Medições nos 14 principais corredores de tráfego, com base nos dados de GPS, indicam perda de quase 3%
O pacote de medidas anunciado pela Prefeitura para tentar frear a escalada dos índices de lentidão no trânsito de São Paulo não surtiu efeito para o sistema de transporte coletivo.
Pior: houve redução de 0,44 km/h (quase 3%) na velocidade média dos ônibus que circulam em faixas preferenciais, fora dos corredores exclusivos, na comparação entre a média de junho e a primeira semana de agosto. A medição, obtida com exclusividade pelo Estado, foi feita nos 14 principais corredores de tráfego, com base nos GPSs instalados em 95% dos cerca de 14 mil coletivos paulistanos.
Os resultados contrariam a tese do prefeito Gilberto Kassab (DEM) – e de praticamente todos os candidatos a prefeito – de que só o incentivo ao transporte coletivo fará motoristas se convencerem a deixar os carros na garagem.
Por ora, não é o que acontece. Enquanto a velocidade média dos ônibus nas vias preferenciais permanece estagnada na casa de 15 km/h, o ganho de fluidez para os automóveis foi de até 20%, segundo a Companhia de Engenharia de Tráfego (CET).

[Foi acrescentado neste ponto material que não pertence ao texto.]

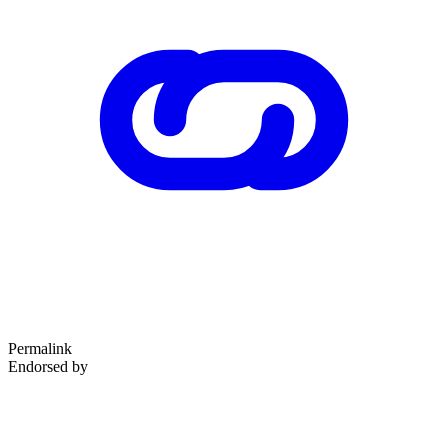
Permalink
Endorsed by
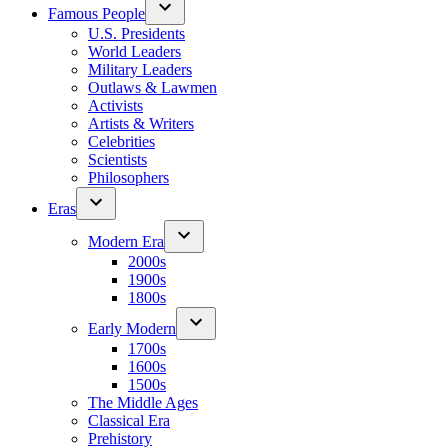
Famous People
U.S. Presidents
World Leaders
Military Leaders
Outlaws & Lawmen
Activists
Artists & Writers
Celebrities
Scientists
Philosophers
Eras
Modern Era
2000s
1900s
1800s
Early Modern
1700s
1600s
1500s
The Middle Ages
Classical Era
Prehistory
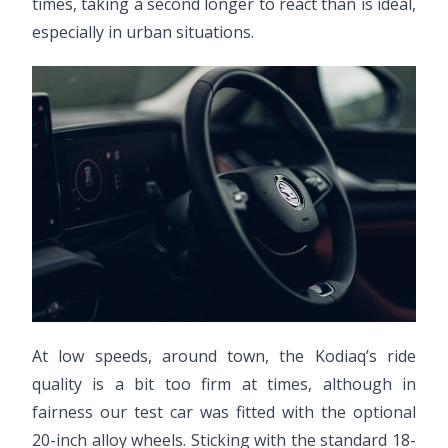
times, taking a second longer to react than is ideal,
especially in urban situations.
At low speeds, around town, the Kodiaq’s ride
quality is a bit too firm at times, although in
fairness our test car was fitted with the optional
20-inch alloy wheels. Sticking with the standard 18-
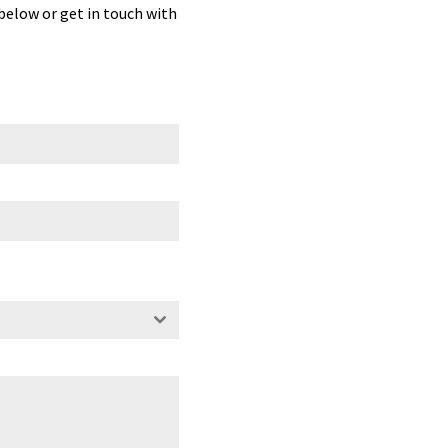
 below or get in touch with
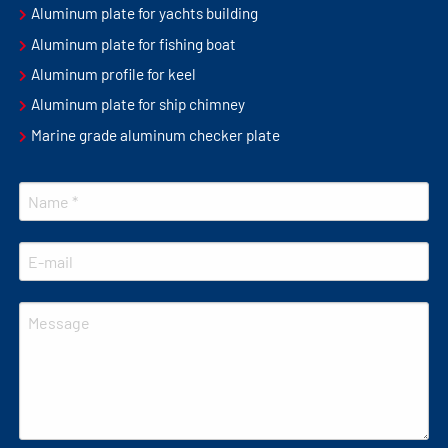
Aluminum plate for yachts building
Aluminum plate for fishing boat
Aluminum profile for keel
Aluminum plate for ship chimney
Marine grade aluminum checker plate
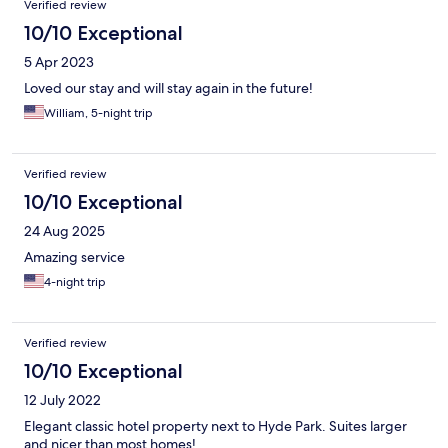
Verified review
10/10 Exceptional
5 Apr 2023
Loved our stay and will stay again in the future!
William, 5-night trip
Verified review
10/10 Exceptional
24 Aug 2025
Amazing service
4-night trip
Verified review
10/10 Exceptional
12 July 2022
Elegant classic hotel property next to Hyde Park. Suites larger
and nicer than most homes!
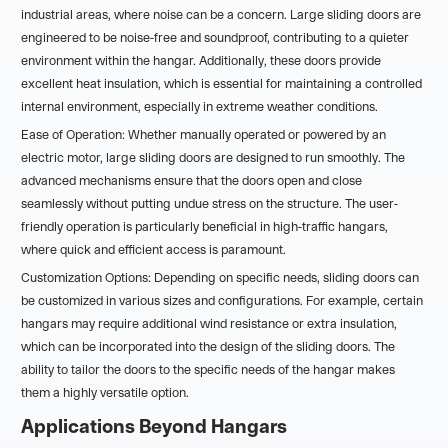
industrial areas, where noise can be a concern. Large sliding doors are
engineered to be noise-free and soundproof, contributing to a quieter
environment within the hangar. Additionally, these doors provide
excellent heat insulation, which is essential for maintaining a controlled
internal environment, especially in extreme weather conditions.
Ease of Operation: Whether manually operated or powered by an
electric motor, large sliding doors are designed to run smoothly. The
advanced mechanisms ensure that the doors open and close
seamlessly without putting undue stress on the structure. The user-
friendly operation is particularly beneficial in high-traffic hangars,
where quick and efficient access is paramount.
Customization Options: Depending on specific needs, sliding doors can
be customized in various sizes and configurations. For example, certain
hangars may require additional wind resistance or extra insulation,
which can be incorporated into the design of the sliding doors. The
ability to tailor the doors to the specific needs of the hangar makes
them a highly versatile option.
Applications Beyond Hangars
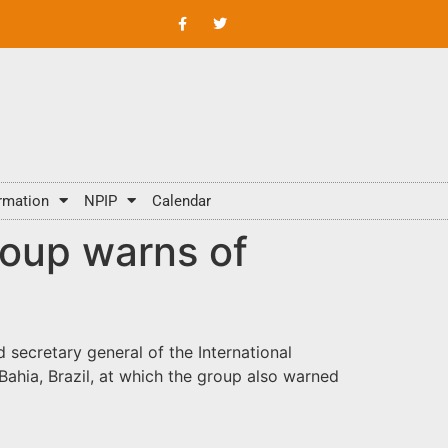
rmation
NPIP
Calendar
roup warns of
secretary general of the International
Bahia, Brazil, at which the group also warned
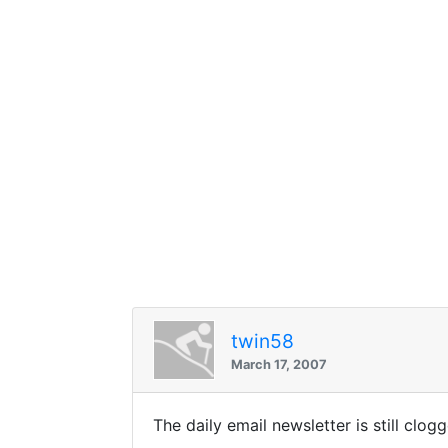
twin58
March 17, 2007
The daily email newsletter is still clo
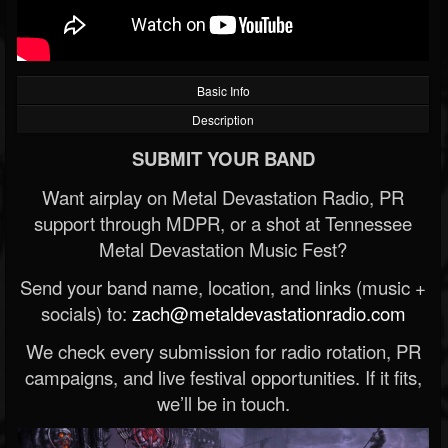
Basic Info
Description
SUBMIT YOUR BAND
Want airplay on Metal Devastation Radio, PR
support through MDPR, or a shot at Tennessee
Metal Devastation Music Fest?
Send your band name, location, and links (music +
socials) to:
zach@metaldevastationradio.com
We check every submission for radio rotation, PR
campaigns, and live festival opportunities. If it fits,
we’ll be in touch.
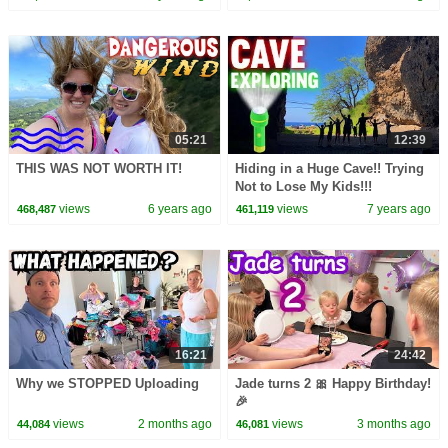
05:21
12:39
THIS WAS NOT WORTH IT!
Hiding in a Huge Cave!! Trying
Not to Lose My Kids!!!
views
6 years ago
views
7 years ago
468,487
461,119
16:21
24:42
Why we STOPPED Uploading
Jade turns 2 🎀 Happy Birthday!
🎉
views
2 months ago
views
3 months ago
44,084
46,081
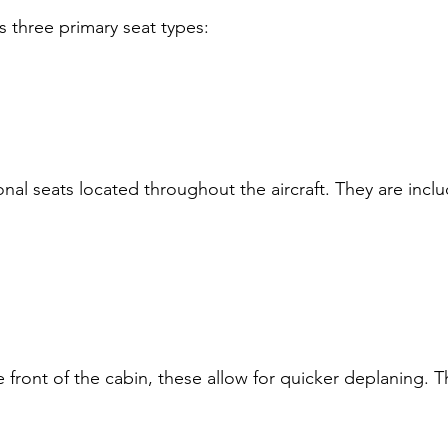
 three primary seat types:
onal seats located throughout the aircraft. They are inclu
e front of the cabin, these allow for quicker deplaning. 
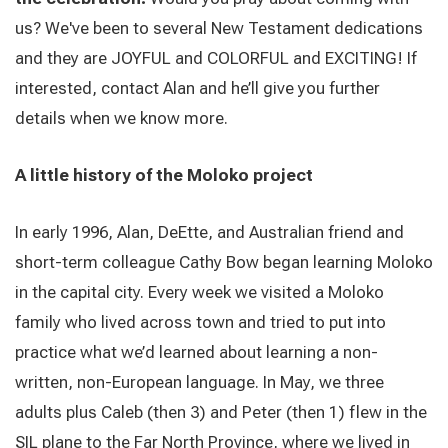
us? We've been to several New Testament dedications
and they are JOYFUL and COLORFUL and EXCITING!
If
interested, contact Alan and he’ll give you further
details when we know more.
A little history of the Moloko project
In early 1996, Alan, DeEtte, and Australian friend and
short-term colleague Cathy Bow began learning Moloko
in the capital city. Every week we visited a Moloko
family who lived across town and tried to put into
practice what we’d learned about learning a non-
written, non-European language. In May, we three
adults plus Caleb (then 3) and Peter (then 1) flew in the
SIL plane to the Far North Province, where we lived in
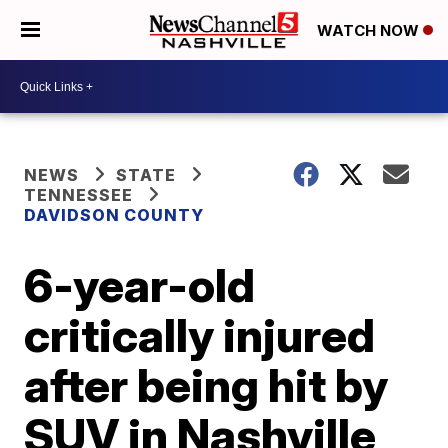
WATCH NOW
NEWS
STATE
TENNESSEE
DAVIDSON COUNTY
6-year-old
critically injured
after being hit by
SUV in Nashville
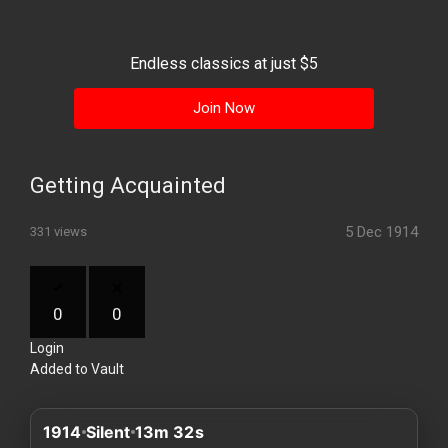
History
Your
Endless classics at just $5
Account
Join Now
Vault
Playlist
Getting Acquainted
5 Dec 1914
331 views
Explore
0
0
Login
Blogs
Added to Vault
About
1914
Silent
13m 32s
How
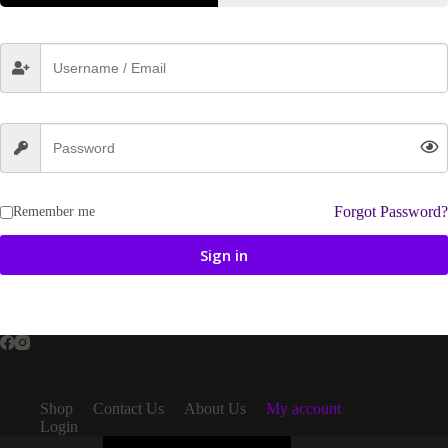
Forgot Password?
Remember me
Sign in
Shop
Contact Us
About Us
My account
Login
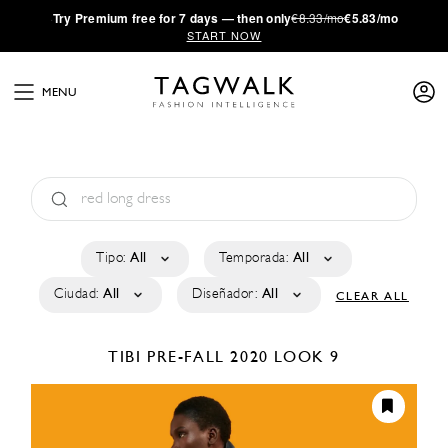
·
Try
Premium
free for 7 days — then only
€8.33/mo
€5.83/mo
START NOW
MENU
Tipo:
All
Temporada:
All
Ciudad:
All
Diseñador:
All
CLEAR ALL
TIBI
PRE-FALL 2020
LOOK 9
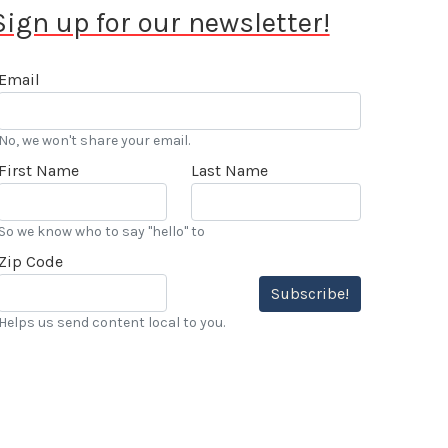
Sign up for our newsletter!
Email
No, we won't share your email.
First Name
Last Name
So we know who to say "hello" to
Zip Code
Subscribe!
Helps us send content local to you.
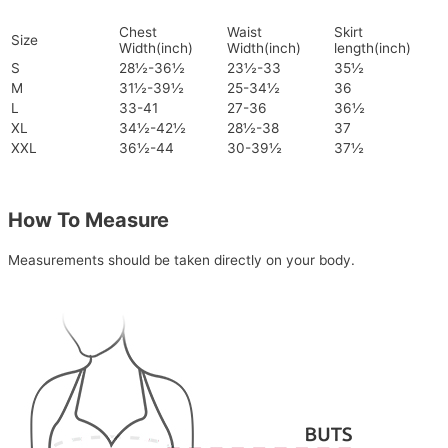
Chest
Waist
Skirt
Size
Width(inch)
Width(inch)
length(inch)
S
28½-36½
23½-33
35½
M
31½-39½
25-34½
36
L
33-41
27-36
36½
XL
34½-42½
28½-38
37
XXL
36½-44
30-39½
37½
How To Measure
Measurements should be taken directly on your body.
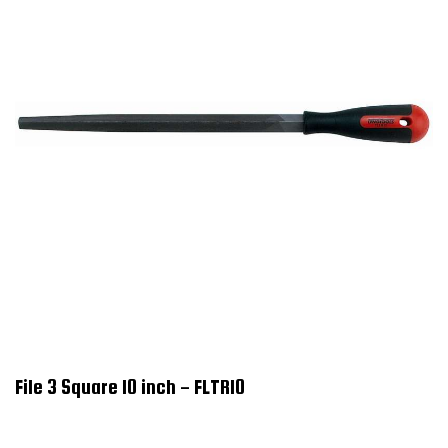
File 3 Square 10 inch - FLTR10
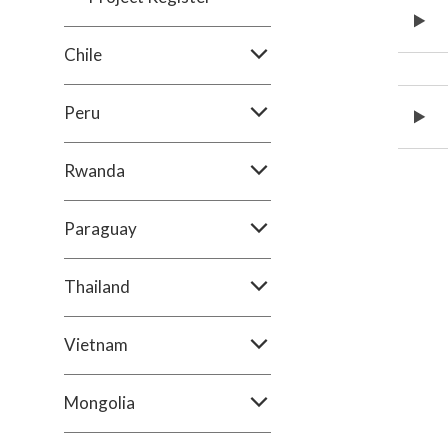
Chile
Peru
Rwanda
Paraguay
Thailand
Vietnam
Mongolia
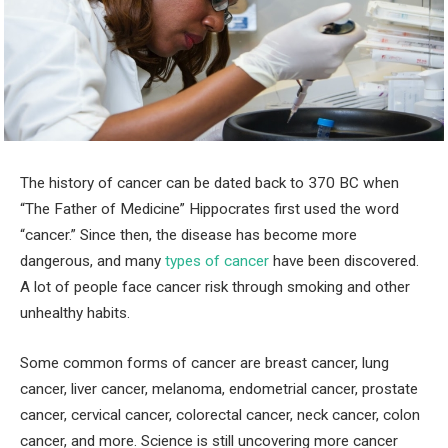
The history of cancer can be dated back to 370 BC when
“The Father of Medicine” Hippocrates first used the word
“cancer.” Since then, the disease has become more
dangerous, and many
types of cancer
have been discovered.
A lot of people face cancer risk through smoking and other
unhealthy habits.
Some common forms of cancer are breast cancer, lung
cancer, liver cancer, melanoma, endometrial cancer, prostate
cancer, cervical cancer, colorectal cancer, neck cancer, colon
cancer, and more. Science is still uncovering more cancer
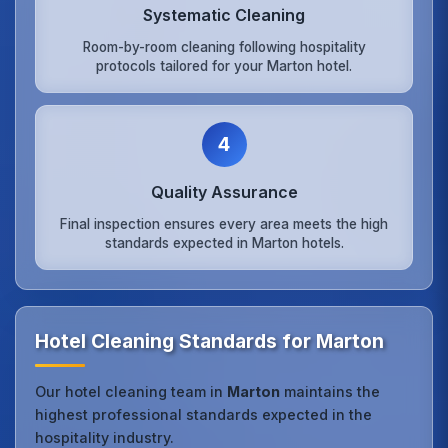
Systematic Cleaning
Room-by-room cleaning following hospitality
protocols tailored for your Marton hotel.
4
Quality Assurance
Final inspection ensures every area meets the high
standards expected in Marton hotels.
Hotel Cleaning Standards for Marton
Our hotel cleaning team in
Marton
maintains the
highest professional standards expected in the
hospitality industry.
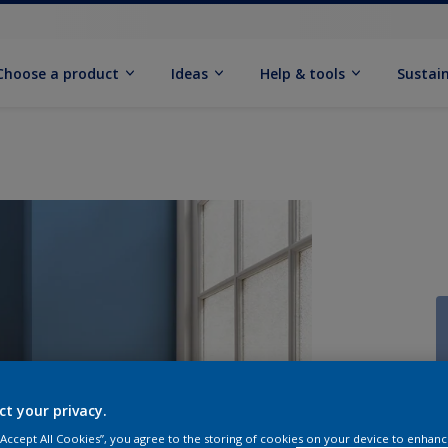
Choose a product
Ideas
Help & tools
Sustain
Q
ct your privacy.
 “Accept All Cookies”, you agree to the storing of cookies on your device to enhanc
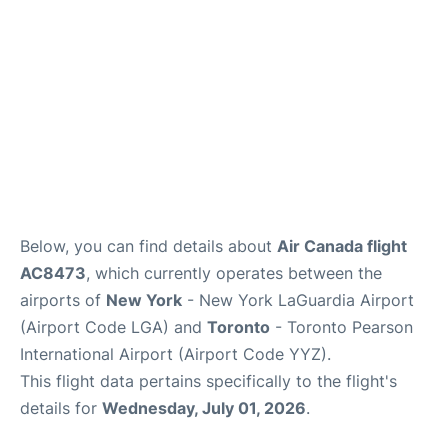
Below, you can find details about
Air Canada flight
AC8473
, which currently operates between the
airports of
New York
- New York LaGuardia Airport
(Airport Code LGA) and
Toronto
- Toronto Pearson
International Airport (Airport Code YYZ).
This flight data pertains specifically to the flight's
details for
Wednesday, July 01, 2026
.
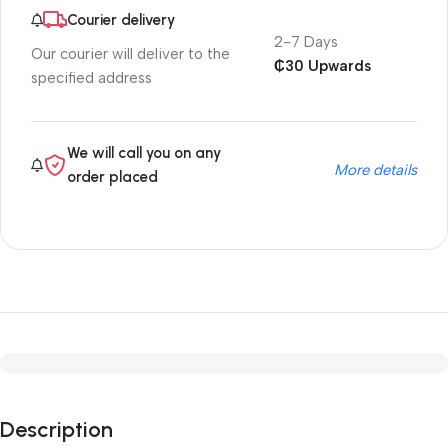
Courier delivery
2-7 Days
Our courier will deliver to the
₵30 Upwards
specified address
We will call you on any
More details
order placed
Description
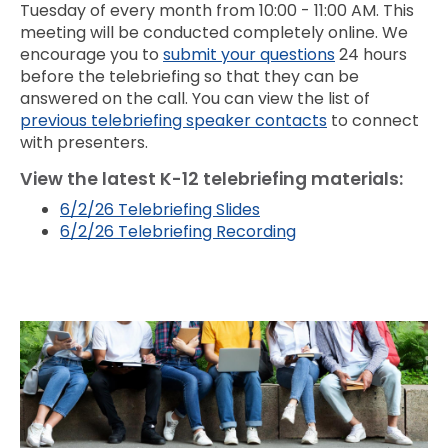
Tuesday of every month from 10:00 - 11:00 AM. This
meeting will be conducted completely online. We
encourage you to
submit your questions
24 hours
before the telebriefing so that they can be
answered on the call. You can view the list of
previous telebriefing speaker contacts
to connect
with presenters.
View the latest K-12 telebriefing materials:
6/2/26 Telebriefing Slides
6/2/26 Telebriefing Recording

A velocidade média geral dos carros em maio, último dado disponível, era de 17 km/h – 12,8% acima da dos coletivos nas faixas preferenciais no mesmo período.
Inicialmente, técnicos da Prefeitura imaginavam que as restrições impostas aos caminhões também beneficiariam o transporte coletivo. Mas o monitoramento por GPS revelou que, em algumas vias, como a Celso Garcia, na zona leste, e a Luís Carlos Berrini, na zona sul, a velocidade média dos ônibus nos horários de pico (das 7 às 10 horas e das 17 às 20 horas) foi de 15,12 km/h na primeira semana de agosto, ante os 15,56 km/h registrados em junho.
Leia mais no site do Estadão (matéria publicada ontem, 17/8/08)
Esta matéria confirma, com dados objetivos, tudo aquilo que vimos repetindo em posts sob o marcador “Apagão no Trânsito e nos Transportes em São Paulo“, destacando-se dois pontos centrais:
a) Não é suficiente ofertar mais transporte público para motivar a redução da circulação de automóveis;
b) A restrição imposta aos caminhões não melhorou e não melhorará em nada a fluidez do trânsito;
Como consequência dessa observações, resta repetir a tese de que aumentar as restrições à circulação e estacionamento de automóveis nas áreas centrais é a forma mais eficaz de atenuar, no curto e médio prazo, o apagão diário no trânsito de São Paulo.
Pode ser que nenhum candidato ou candidata anuncie essa medida para o ano que vem, com medo de assustar a classe média e perder votos, mas é inexorável que quem vença o pleito o faça ainda no primeiro trimestre.
Pode começar por ampliar as restrições no rodízio de automóveis, com duas ou três placas por dia.